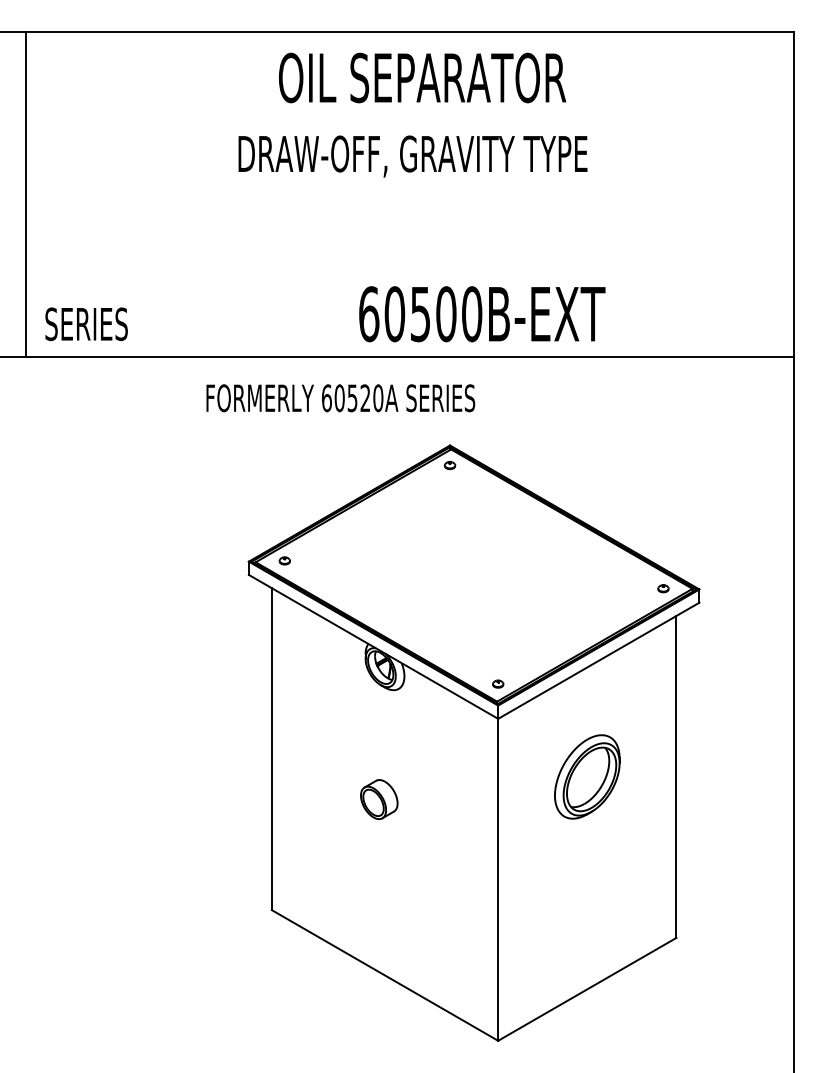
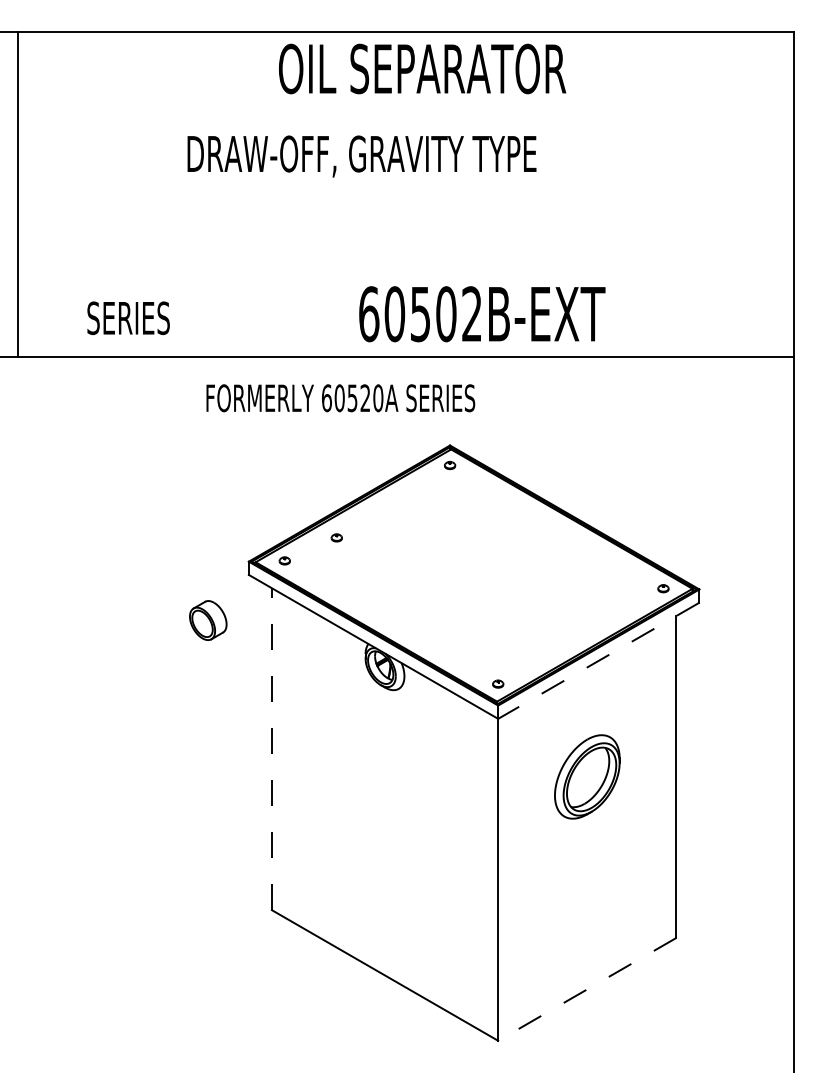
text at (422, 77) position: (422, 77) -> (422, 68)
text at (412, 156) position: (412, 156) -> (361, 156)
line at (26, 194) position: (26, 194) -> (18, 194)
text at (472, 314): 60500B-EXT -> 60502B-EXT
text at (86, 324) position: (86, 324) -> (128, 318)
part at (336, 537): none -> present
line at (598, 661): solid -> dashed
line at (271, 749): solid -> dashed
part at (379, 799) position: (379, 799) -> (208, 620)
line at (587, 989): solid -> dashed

DIRECTIONS FOR THIS TASK: Rewrite the items above, replacing every "solid" with "continuous" and changing nothing else, and leave out the pictures.

RESPONSE TO THE EXERCISE:
text at (422, 77) position: (422, 77) -> (422, 68)
text at (412, 156) position: (412, 156) -> (361, 156)
line at (26, 194) position: (26, 194) -> (18, 194)
text at (472, 314): 60500B-EXT -> 60502B-EXT
text at (86, 324) position: (86, 324) -> (128, 318)
part at (336, 537): none -> present
line at (598, 661): continuous -> dashed
line at (271, 749): continuous -> dashed
part at (379, 799) position: (379, 799) -> (208, 620)
line at (587, 989): continuous -> dashed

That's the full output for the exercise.